[2025] UKUT 239 (AAC)
Upper Tribunal Administrative Appeals Chamber

[2025] UKUT 239 (AAC)

Fecha: 11-Jul-2025

Background and the First-tier Tribunal’s decision

Background and the First-tier Tribunal’s decision

5.

At the time of the First-tier Tribunal hearing, the appellants’ son (D) was attending X School (a community special school). The First-tier Tribunal describes the parties’ positions at that hearing in [6] of its decision as being that the appeal had started on the basis that the appellants objected to X School being named in Section I of D’s EHCP, but that by the start of the hearing their first preference was for X School to be named on the basis that there be “a robust review of [X] School and thereafter changes to ensure a harmonious community with full inclusion of [D] and others”. The First-tier Tribunal records in the decision that it explained that a school could not be named on such a conditional basis, and that the appellants asked for Y School (a different community special school) to be named.
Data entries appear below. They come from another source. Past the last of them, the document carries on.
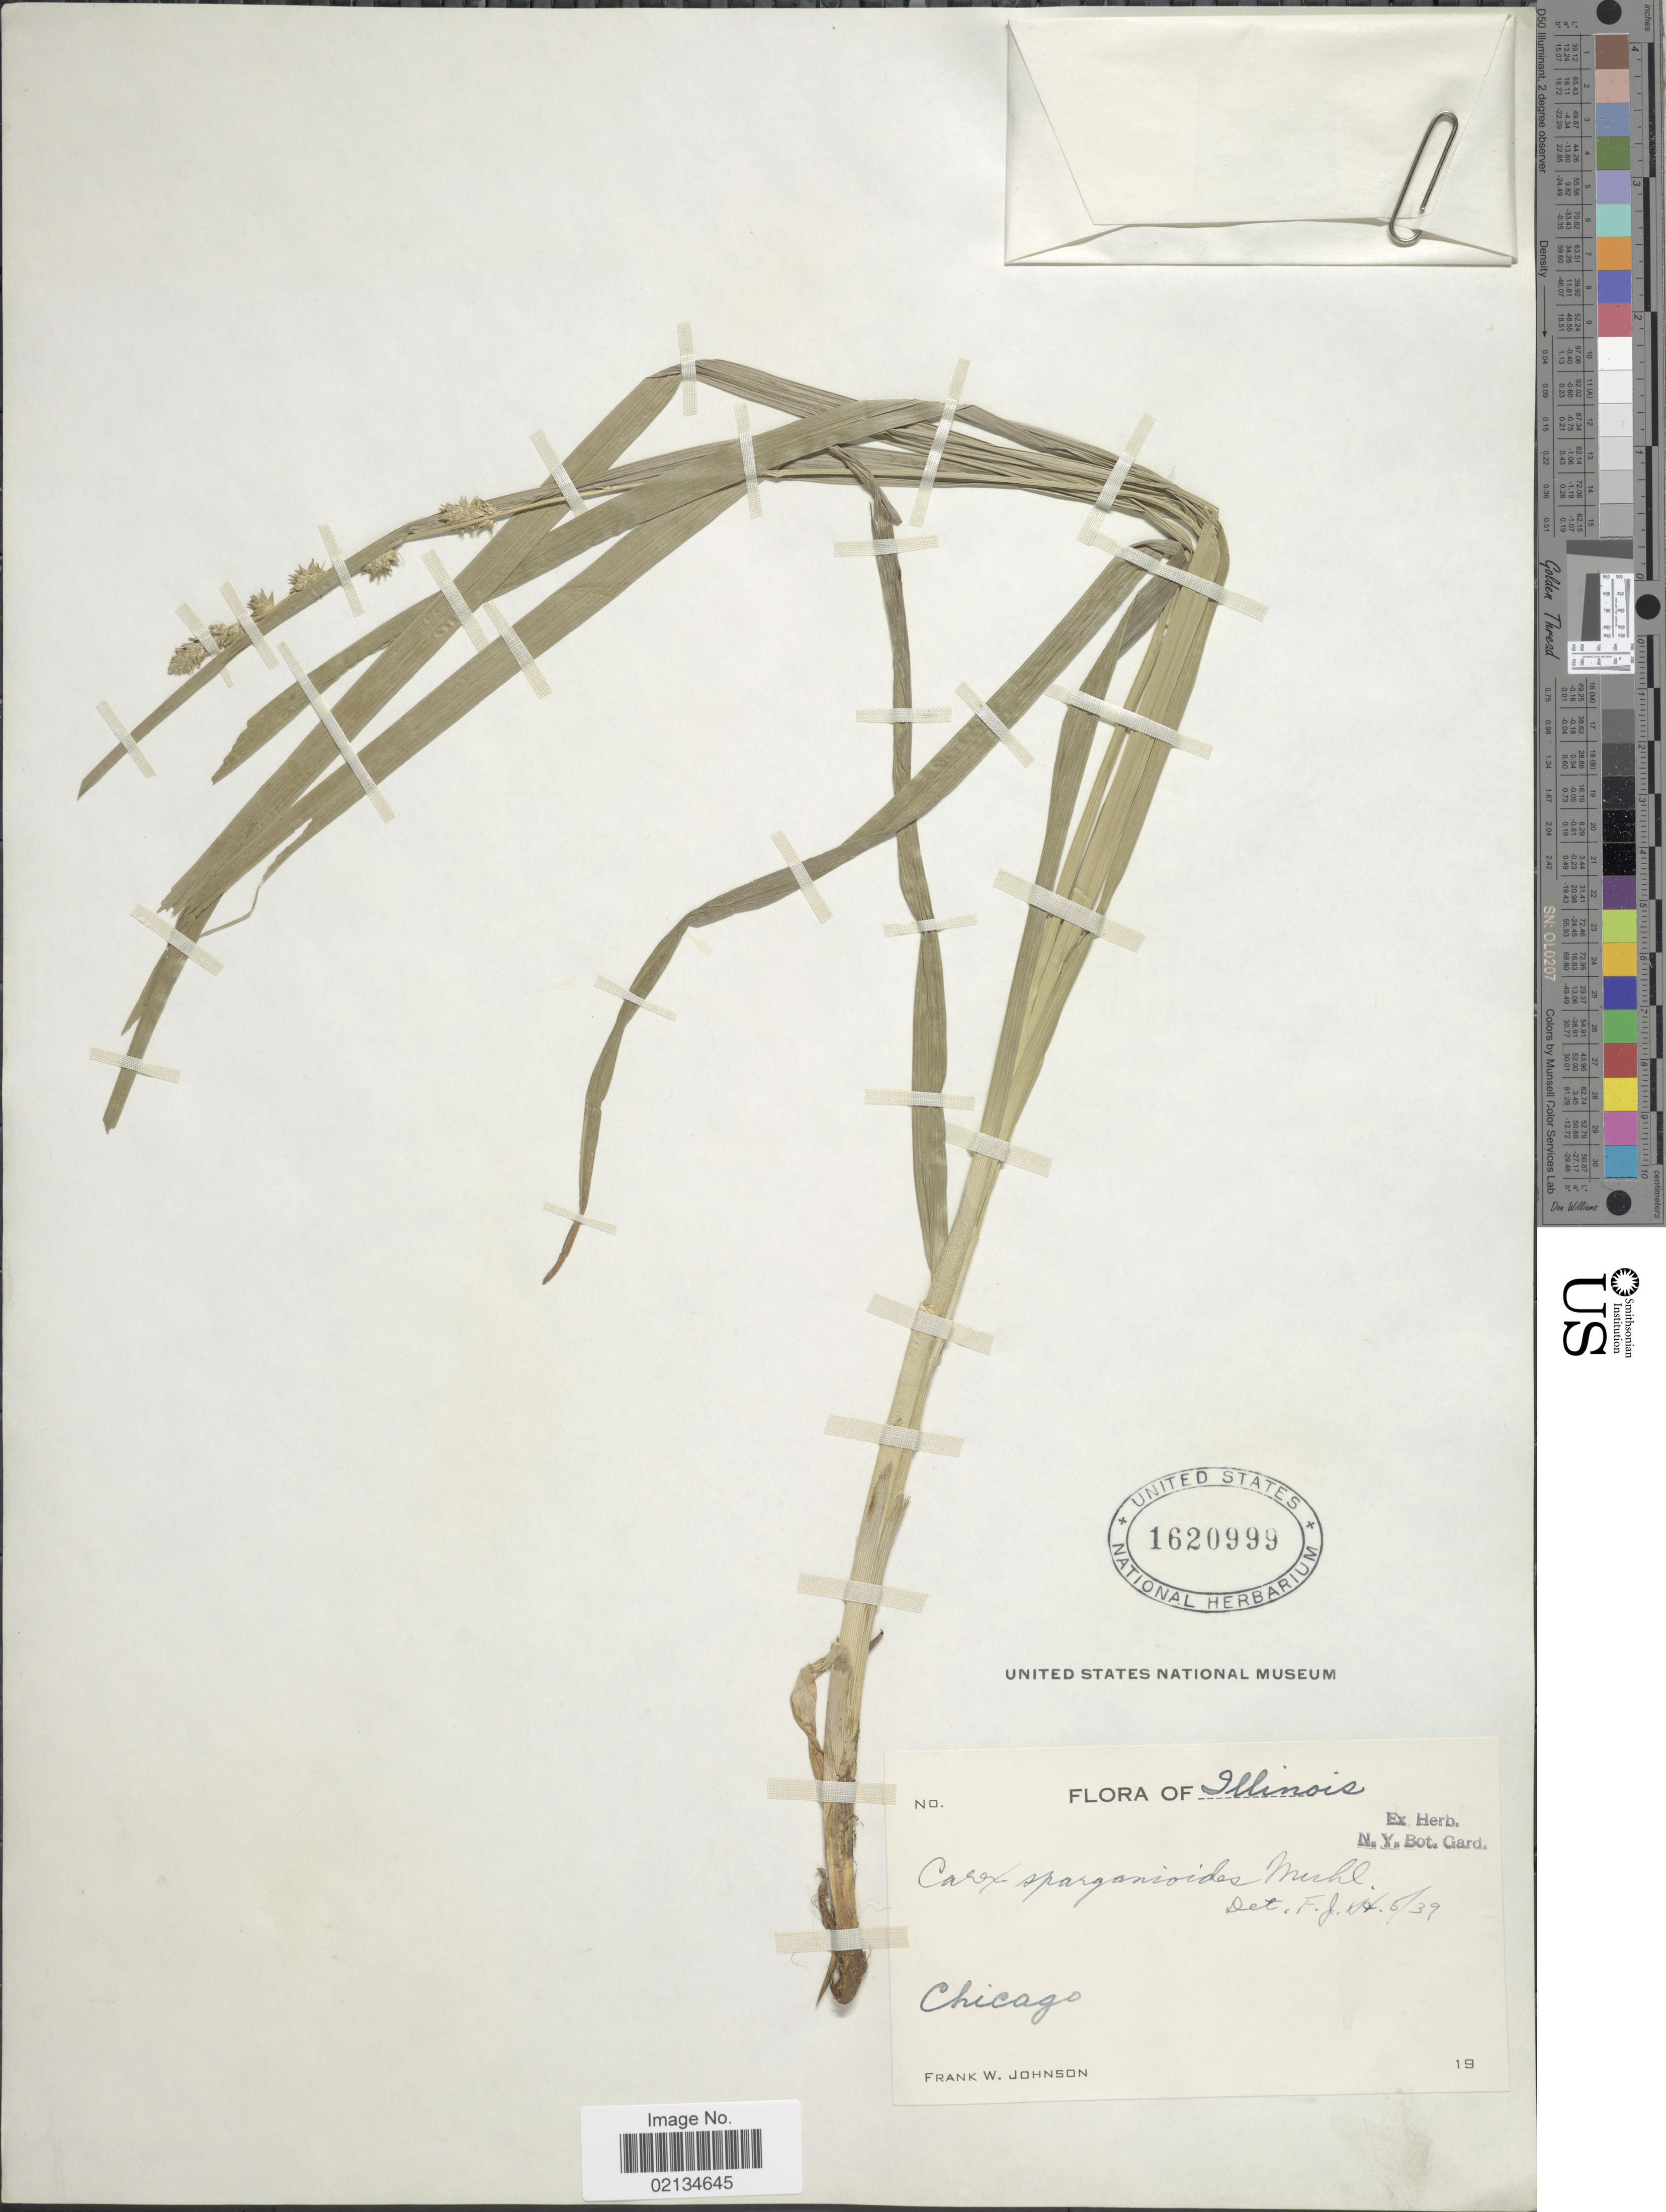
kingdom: Plantae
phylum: Tracheophyta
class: Liliopsida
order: Poales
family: Cyperaceae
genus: Carex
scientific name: Carex sparganioides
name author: Muhl. ex Willd.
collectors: F. W. Johnson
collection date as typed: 19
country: United States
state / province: Illinois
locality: Chicago.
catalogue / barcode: US 1620999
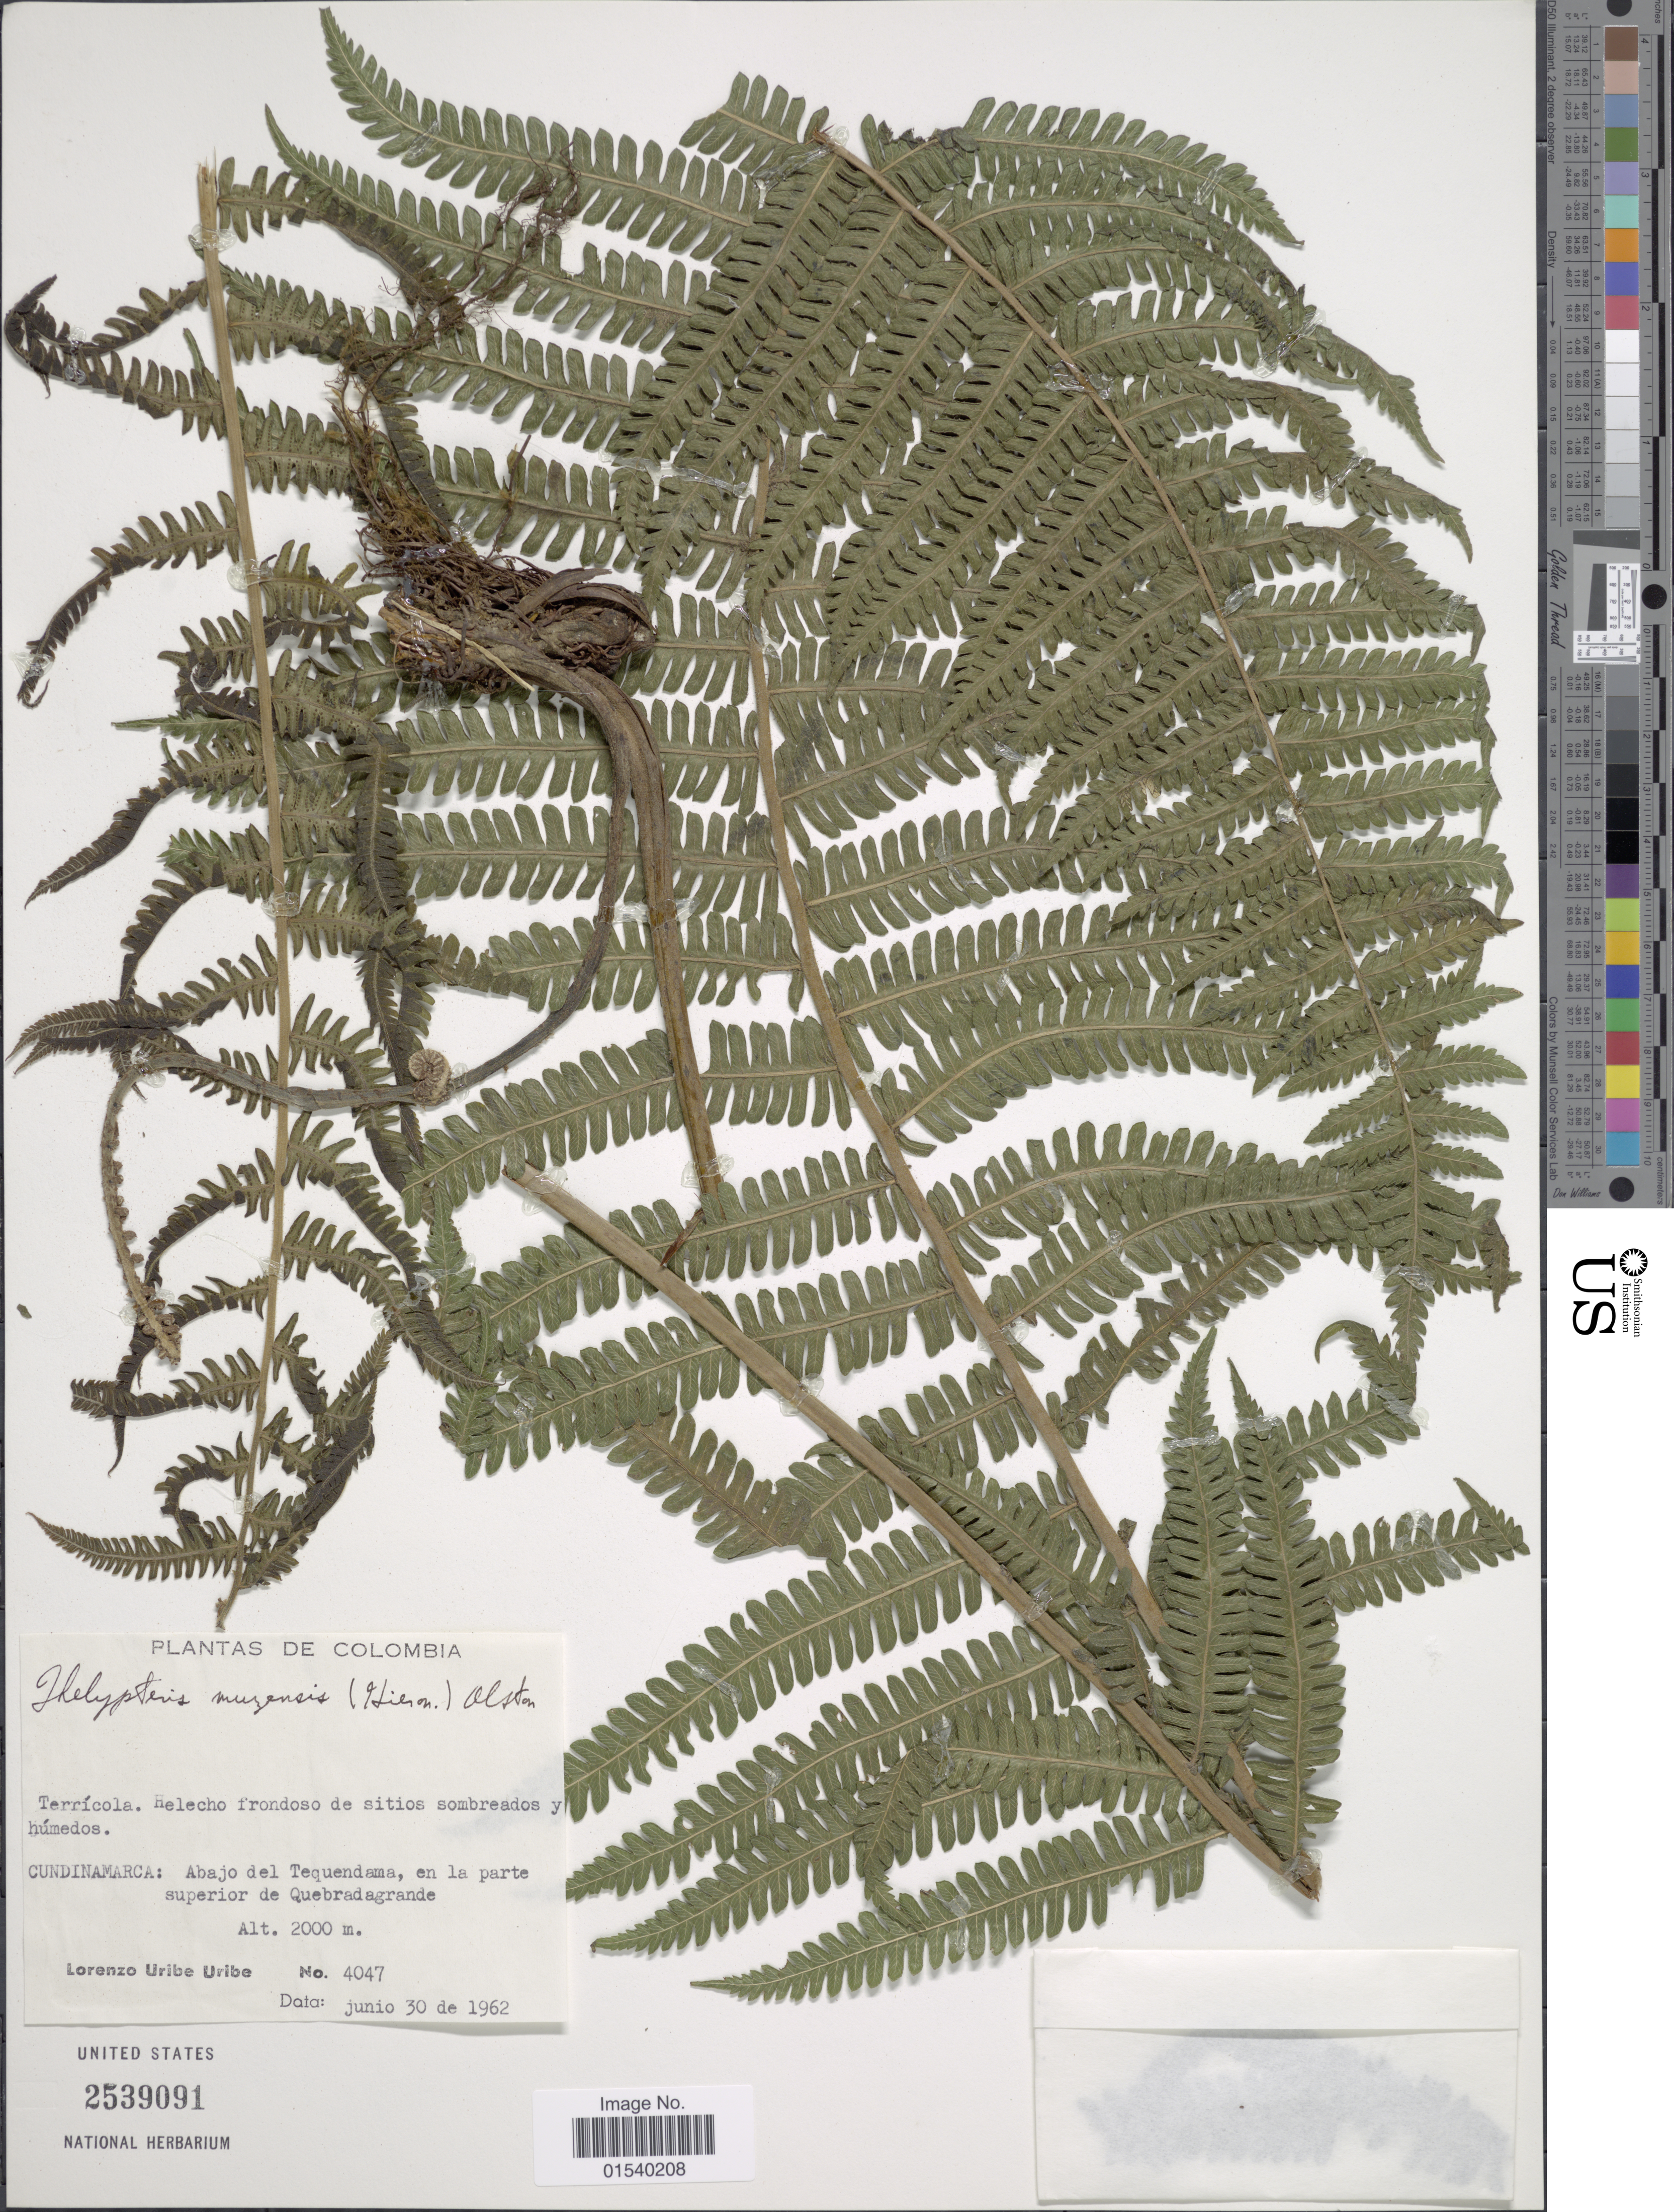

The local authority argued that Y School was not suitable for D and invited the First-tier Tribunal to name a ‘type’ of school in Section I. In its decision, the First-tier Tribunal identified the issues it needed to decide as being: (1) whether Y school was unsuitable for D’s age, ability, aptitude or special educational needs; and (2) if so, whether ‘special school’ should be named as type of placement in Section I of D’s EHC plan.

6.

The First-tier Tribunal went on to decide the appeal in the local authority’s favour, concluding that Y School was not suitable, in particular because its cohort of pupils has Moderate Learning Difficulties (MLD) whereas D has Severe Learning Difficulties (SLD) so that D would not have an appropriate peer group.

7.

At [13] the Tribunal considered the second issue of whether it would be appropriate to name ‘special school’ as a type of school in Section I. The decision notes that the appellants had said they had identified a potential school closer to home than those identified by the local authority and had shared the details with the local authority for a consultation. The Tribunal noted, “While we are unable to direct a meeting takes place to discuss options, there is some urgency in identifying a suitable school and we expect the LA will act promptly in that regard in the fulfilment of its obligations”. The Tribunal therefore named a type of school in Section I.

8.

The Tribunal made no determination as to the suitability or unsuitability of X School, simply noting in [9] that the appellant’s objections to it were “founded in their disapproval of the school’s ethos and principles of inclusivity which did not accord with those of the appellants”.

9.

D was at the time of the Tribunal hearing still attending X School. The parties have informed me that, subsequent to the Tribunal’s decision, the local authority on 2 May 2025 unilaterally consented to the removal of D from the roll of X School so that he ceased to be registered as a pupil there. The appellants were not asked whether they consented to that course. Only the local authority’s consent is required for a removal under regulation 8(2) of the Education (Pupil Registration) (England) Regulations 2006. X School did agree to allow D to continue to attend for a period and the local authority proposed an interim tuition package of 25 hours per week while a new school was identified. The local authority then went through a process of producing a new draft EHC Plan and inviting the appellants to put forward schools for consideration.

10.

There appears to have been a breakdown in communications and relations between the parties in the course of this process. The appellants were very unhappy about the local authority removing D from the roll of X School without their consent. They felt that he had been unlawfully excluded effectively because of the breakdown in the relationship between them and X School, when in fact there was no reason why D could not continue attending. They were also unhappy with the school(s) proposed by the local authority and had not identified an alternative they were happy with themselves. They did not accept the tuition package either. They submitted complaints to the local authority and the ombudsman.

11.

The local authority on 2 June 2025 notified them that a final EHC Plan would name Z School and this was then issued. The appellants said at this hearing that they do not want D to attend Z School as the journey is too difficult/long. As it emerged at the hearing before me, the appellants’ preference is now for D to return to X School.